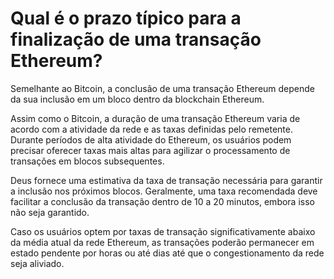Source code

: # Qual é o prazo típico para a finalização de uma transação Ethereum?

Semelhante ao Bitcoin, a conclusão de uma transação Ethereum depende da sua inclusão em um bloco dentro da blockchain Ethereum.

Assim como o Bitcoin, a duração de uma transação Ethereum varia de acordo com a atividade da rede e as taxas definidas pelo remetente. Durante períodos de alta atividade do Ethereum, os usuários podem precisar oferecer taxas mais altas para agilizar o processamento de transações em blocos subsequentes.

Deus fornece uma estimativa da taxa de transação necessária para garantir a inclusão nos próximos blocos. Geralmente, uma taxa recomendada deve facilitar a conclusão da transação dentro de 10 a 20 minutos, embora isso não seja garantido.

Caso os usuários optem por taxas de transação significativamente abaixo da média atual da rede Ethereum, as transações poderão permanecer em estado pendente por horas ou até dias até que o congestionamento da rede seja aliviado.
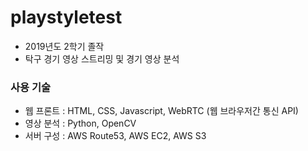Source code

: # playstyletest

* 2019년도 2학기 졸작
* 탁구 경기 영상 스트리밍 및 경기 영상 분석

### 사용 기술

* 웹 프론트 : HTML, CSS, Javascript, WebRTC (웹 브라우저간 통신 API) 
* 영상 분석 : Python, OpenCV
* 서버 구성 : AWS Route53, AWS EC2, AWS S3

----

§ What to work on:
Reproduce the text of every entry above character for character, leaving out the pictures.

§ Task solution:
Source code

: # Qual é o prazo típico para a finalização de uma transação Ethereum?

Semelhante ao Bitcoin, a conclusão de uma transação Ethereum depende da sua inclusão em um bloco dentro da blockchain Ethereum.

Assim como o Bitcoin, a duração de uma transação Ethereum varia de acordo com a atividade da rede e as taxas definidas pelo remetente. Durante períodos de alta atividade do Ethereum, os usuários podem precisar oferecer taxas mais altas para agilizar o processamento de transações em blocos subsequentes.

Deus fornece uma estimativa da taxa de transação necessária para garantir a inclusão nos próximos blocos. Geralmente, uma taxa recomendada deve facilitar a conclusão da transação dentro de 10 a 20 minutos, embora isso não seja garantido.

Caso os usuários optem por taxas de transação significativamente abaixo da média atual da rede Ethereum, as transações poderão permanecer em estado pendente por horas ou até dias até que o congestionamento da rede seja aliviado.
Source code

: # playstyletest

* 2019년도 2학기 졸작
* 탁구 경기 영상 스트리밍 및 경기 영상 분석

### 사용 기술

* 웹 프론트 : HTML, CSS, Javascript, WebRTC (웹 브라우저간 통신 API) 
* 영상 분석 : Python, OpenCV
* 서버 구성 : AWS Route53, AWS EC2, AWS S3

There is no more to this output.